My most memorable moment from the ArcheAge beta happened on Sunday night. After a couple days spent questing, our small group of three people (my brother, my friend, and myself) decided to build a ship. This was our goal; there was no accompanying quest, nor any reward beyond the ship itself, which has massive in-game use for trading, pirating, and transportation. The materials were daunting, and given that none of us are yet subscribers, we were at certain disadvantages. But through a combination of making trade runs, choosing the right trees to chop down, a little bit of stealing, hunting for deals on the auction house, and one of us staying logged on all Saturday night, we somehow cobbled together the resources required.
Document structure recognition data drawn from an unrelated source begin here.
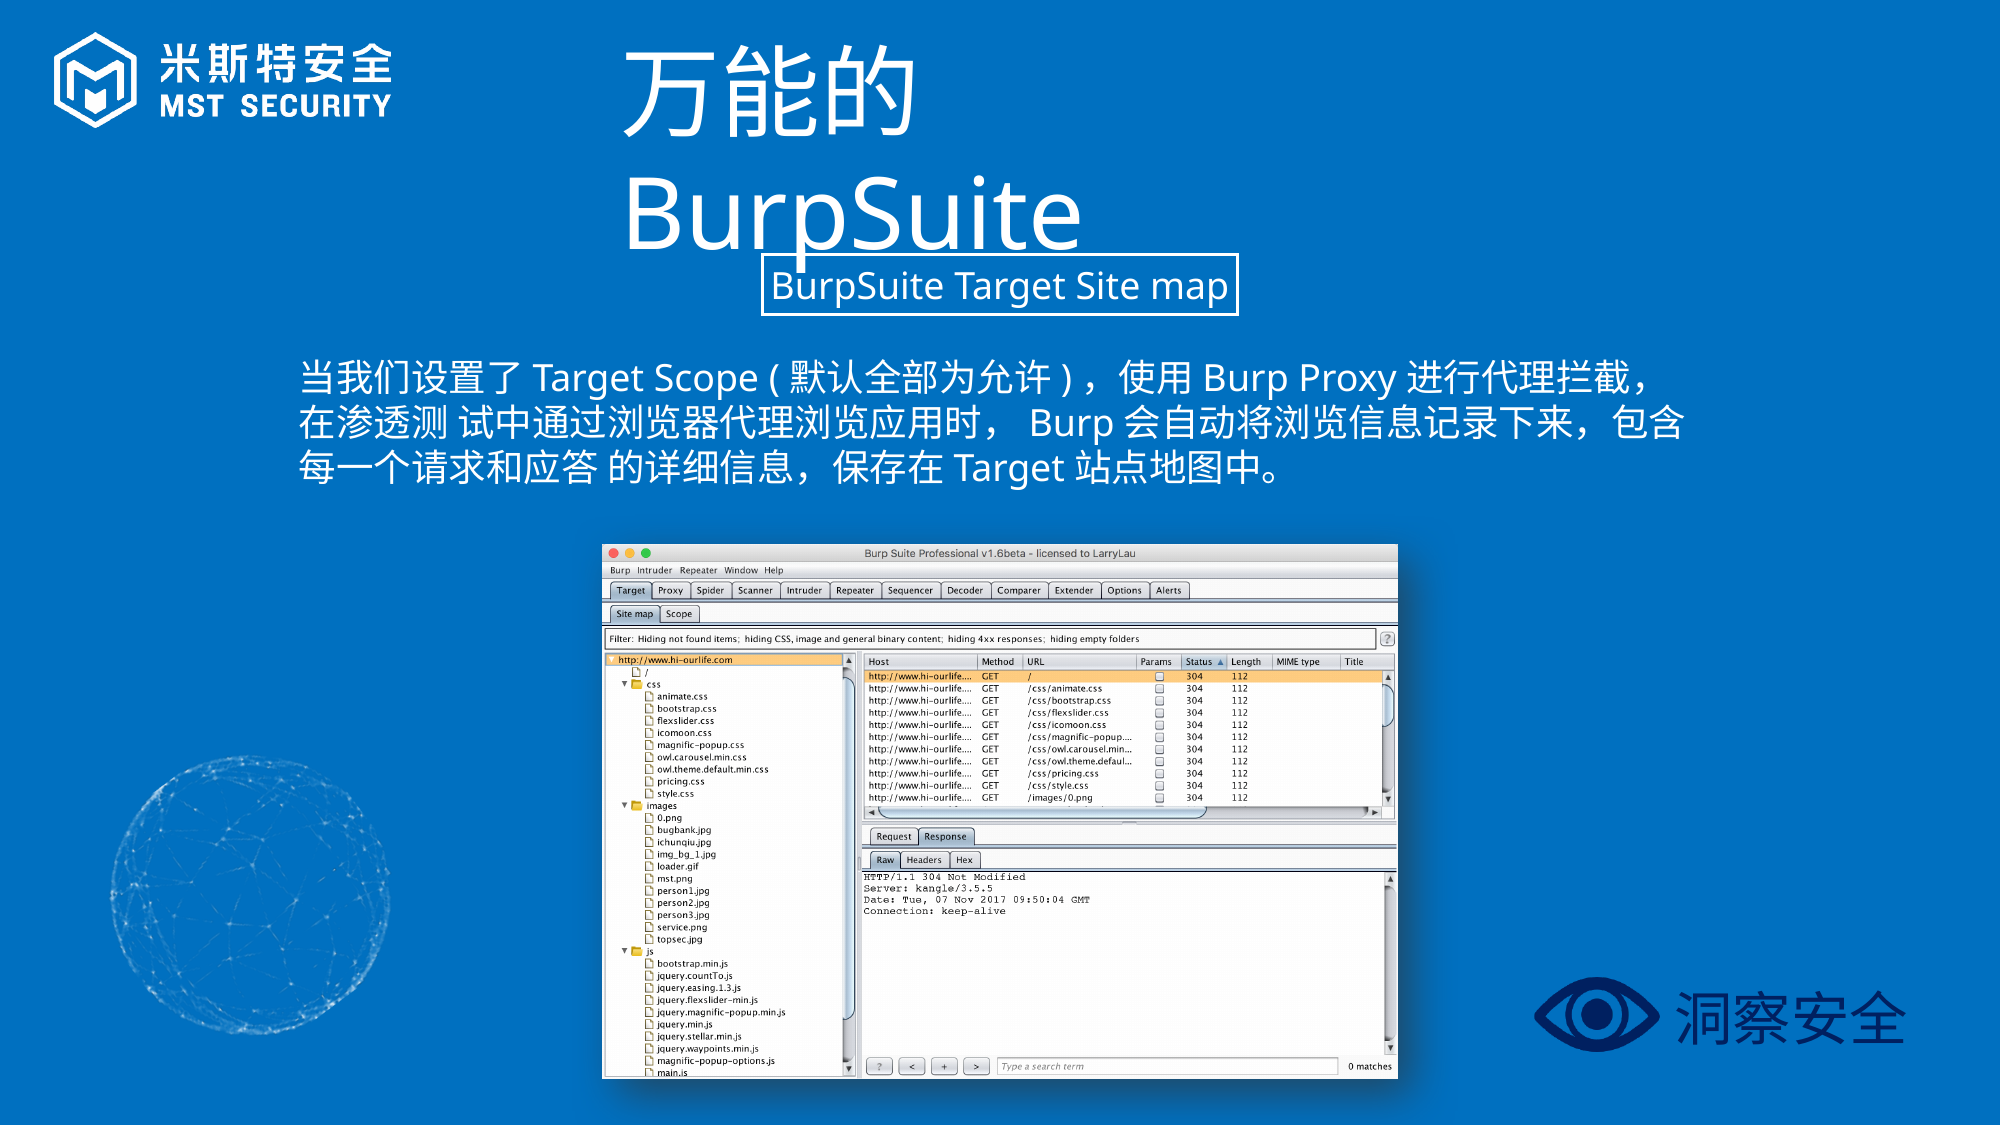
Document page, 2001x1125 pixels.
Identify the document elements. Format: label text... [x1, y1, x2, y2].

picture [1521, 939, 1672, 1089]
picture [54, 32, 391, 128]
picture [56, 701, 444, 1088]
text_box 万能的BurpSuite [612, 22, 1388, 278]
text_box 当我们设置了Target Scope (默认全部为允许)，使用Burp Proxy进行代理拦截，在渗透测 试中通过浏览器代理浏览应用时，Burp会自动将浏览信息记录下来，包含每一个请求和应答 的详细信息，保存在Target站点地图中。 [291, 346, 1709, 497]
text_box BurpSuite Target Site map [762, 254, 1238, 315]
picture [602, 543, 1398, 1079]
At around 10:30 PM Sunday night, after all of us devoted the entire afternoon to the project, our boat touched down in the water, and we celebrated. It felt like an accomplishment, but different than downing a raid boss or winning a roll for a piece of gear. This was something that we decided to do, that we determined the best way to go about doing, and that we judged as being worthwhile. And we accomplished it, through our own means and on our own terms. Of course scores of other people successfully built boats during the beta – and probably much more impressive things, too – but I’m positive that none did it in exactly the same way we did.
In short, ArcheAge provided us the opportunity to create a story outside of the one the game is telling us, the same way that Skyrim did for me years ago. Whatever you want to call that, I feel like it matters.